Als Einstieg gibt es eine Demonstration der neuen Webseite der Universität Bergen. Diese Seite basiert komplett auf Topic Maps, natürlich implementiert in ZTM. (Die neue Webseite der Universität Leipzig basiert übrigens auf Typo3 und bleibt der überholten Dokumenten-zentrierung treu.)
Der erste Schritt des Tutorials ist, dass alle Teilnehmer eine funktionierende Instanz von ZTM auf Ihrem Laptop haben. Diese Aufgabe beginnen wir 9.45 Uhr. Leider gibt es auf der ZTM-Seite keine Dokumentation (außer etwas generierter Dokumentation für das ZTM-Package, so wird der etwas aufwändige Installationsprozess nicht so leicht nachzuvollziehen sein. Um 10.30 Uhr ist meine Kopie installiert, jedoch noch nicht konfiguriert. Kurz vor 11.30 Uhr kann ich Topic Maps in Zope anlegen, zehn Minuten später auch der Rest der Gruppe. Und danach ist erst einmal Mittag (um 11.40 Uhr!).
Eine Stunde später geht es weiter und ich sehe die erste Topic Map in ZTM (XTM2-Serialisation gibt es hier). Der generische Topic Maps Browser erinnert sehr an den Omnigator, wie der folgende Screenshot zeigt.

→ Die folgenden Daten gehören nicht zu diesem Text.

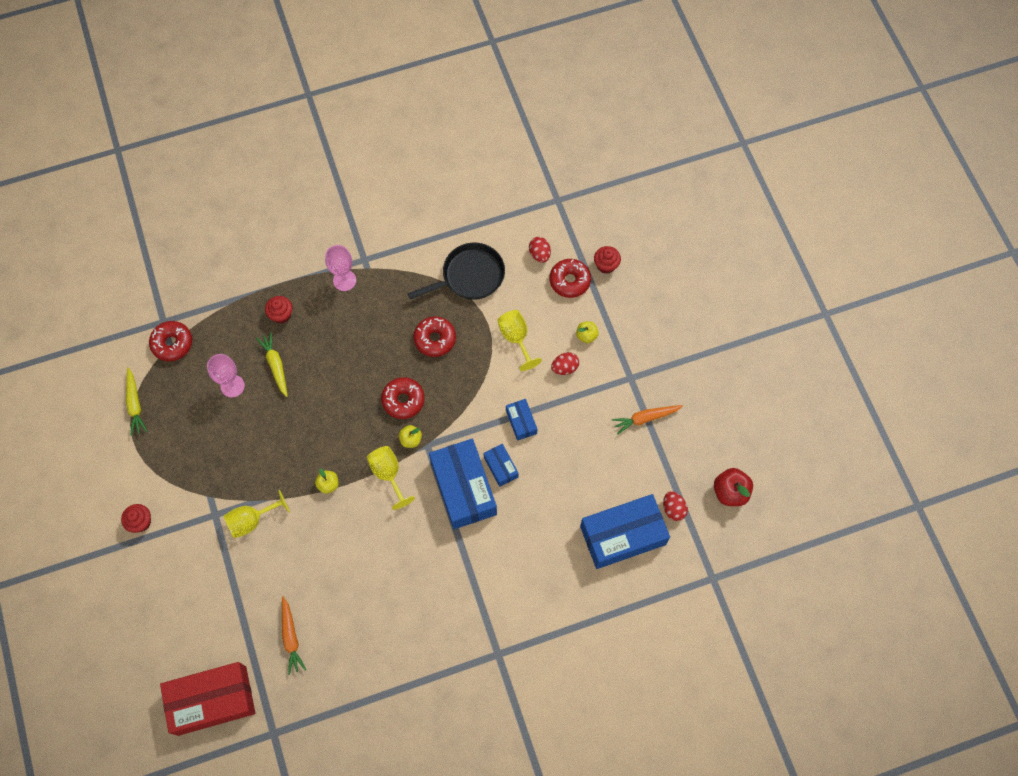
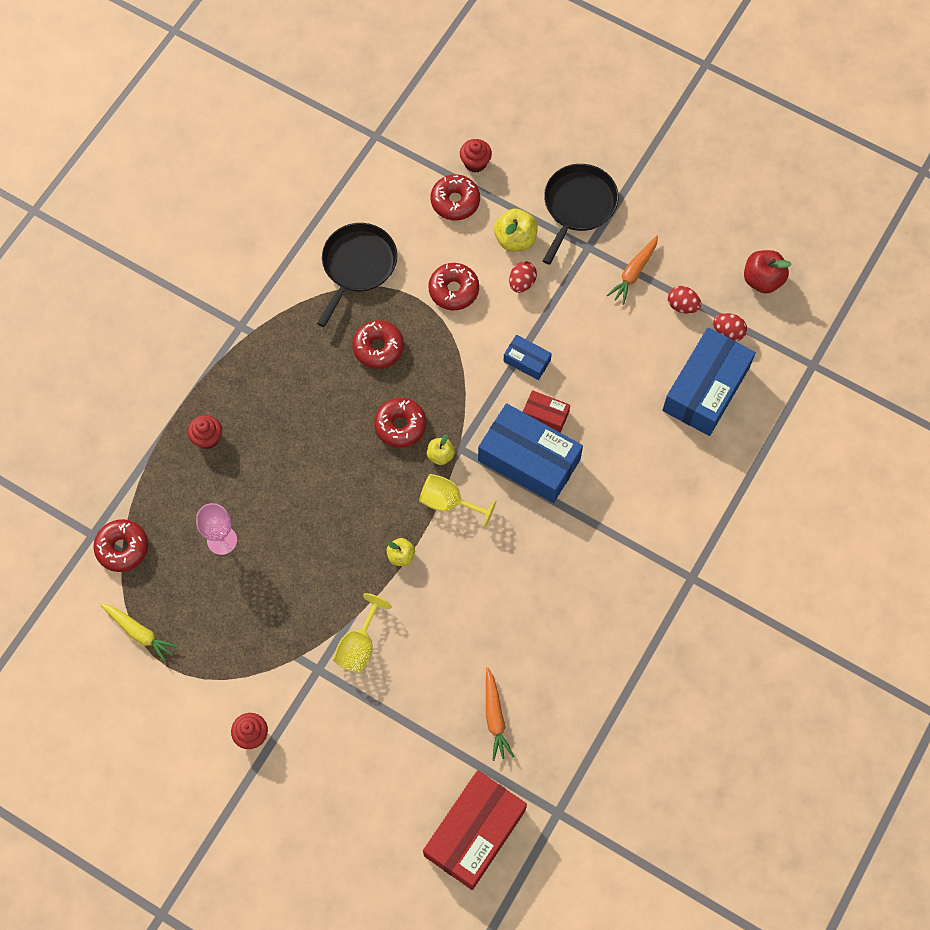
camera: 40 degrees left, 0 degrees up
yellow carrot [256,332,287,397] -> none
orange carrot [282,596,306,675] -> orange carrot turned 45 degrees clockwise [486,667,514,761]
pink goblet [325,245,356,291] -> none
blue box [483,444,519,487] -> red box [523,390,570,433]
yellow goblet [497,310,542,371] -> red donut [428,263,479,310]
red egg [529,237,551,263] -> red egg moved to [668,286,701,314]
yellow apple [576,322,599,343] -> yellow apple [494,209,538,252], size x1.64
none -> black pan [543,164,619,265]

Danach kommt eine Einführung in Topic Maps und Ontologien, vergleichbar zu dem Tutorial, welches ich nächste Woche Montag (23.03.2009) auf der TMS 2009 – Text Mining services halten werde.
Im nächsten Schritt wird die Ontologie in ZTM definiert. Wie die untenstehende Abbildung zeigt, ist der Schemaeditor sehr intuitiv. Besonders gefällt mir, dass man z.B. für einen Occurrence-Typ eines bestimmten Topic-Typs den “Eingabe-Widget” definieren kann. Es kann somit festgelegt werden, ob die entsprechenden Occurrences als Datum, als Auswahlliste, als Textfeld oder etwas anderes eingegeben werden sollen.

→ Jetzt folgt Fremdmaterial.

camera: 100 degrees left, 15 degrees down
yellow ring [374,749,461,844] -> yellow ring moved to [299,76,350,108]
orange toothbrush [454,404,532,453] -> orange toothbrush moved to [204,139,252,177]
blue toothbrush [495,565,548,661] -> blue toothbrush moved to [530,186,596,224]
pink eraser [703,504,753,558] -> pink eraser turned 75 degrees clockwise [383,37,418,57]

Auch die Reihenfolge der Dateneingabe (für das unten abgebildete Formular zur Dateneingabe) wird in dem Schemaeditor festgelegt. Neben den Formularen können auch Wizards definiert werden, um die Nutzer durch den Prozess der Dateneingabe zu führen. Das erinnert mich an das Konzept der Autonomen Topic Maps.

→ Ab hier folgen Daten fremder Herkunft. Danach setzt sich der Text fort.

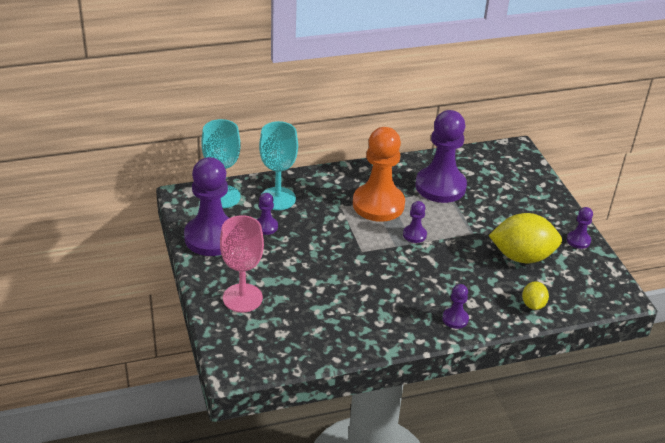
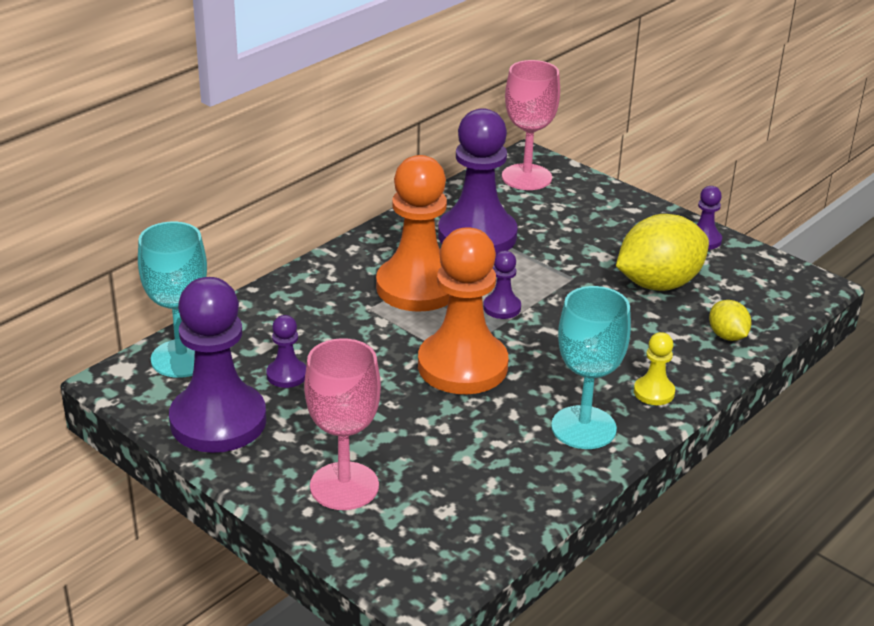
camera: 30 degrees left, 5 degrees down
turquoise goblet [259,121,298,210] -> turquoise goblet moved to [551,286,631,449]
purple pawn [442,284,469,329] -> yellow pawn [634,332,675,405]
none -> orange pawn [418,227,508,394]
none -> pink goblet [502,60,560,190]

Im nächsten Schritt können jedem Topic bzw. jedem Topic-Typ sogenannte Views zugeordnet werden. Diese Views definieren, wie die entsprechenden Topics in HTML gerendert werden sollen. Auf die Schnelle habe ich nicht gesehen wie man mehrere Views für ein Topic zu spezifizieren kann, um komplexe Seiten zu erstellen, die aus einer Menge von Views (verschiedener Topics) bestehen.
Das Interface, welches Redakteure zu sehen bekommen, heißt Webdesk. Es ist konfigurierbar und deutlich näher an den Nutzern. Auf dem Webdesk wird kein Wissen über Topic Maps benötigt, hier führen Wizards durch die Erstellung der Inhalte. Und es gibt die Möglichkeit, den Redaktionsprozess zu gestalten und verschiedene Aufgaben unterschiedlichen Redakteuren zuzuweisen. So weit geht das Tutorial nicht, aber das Webdesk sieht danach aus (im unteren rechten Bereich).

Das Tutorial hat einen interessanten Einblick in die Funktionsweise von ZTM gegeben. Es ist ein komplexes, flexibles Produkt und es ist Open-Source. Ein Blick darauf lohnt sich auf alle Fälle. Leider ist der Survey in Norwegisch, so kann ich kein Feedback geben. Aber meine offenen Fragen werde ich jetzt bei Tapas und Wein des Social Events diskutieren.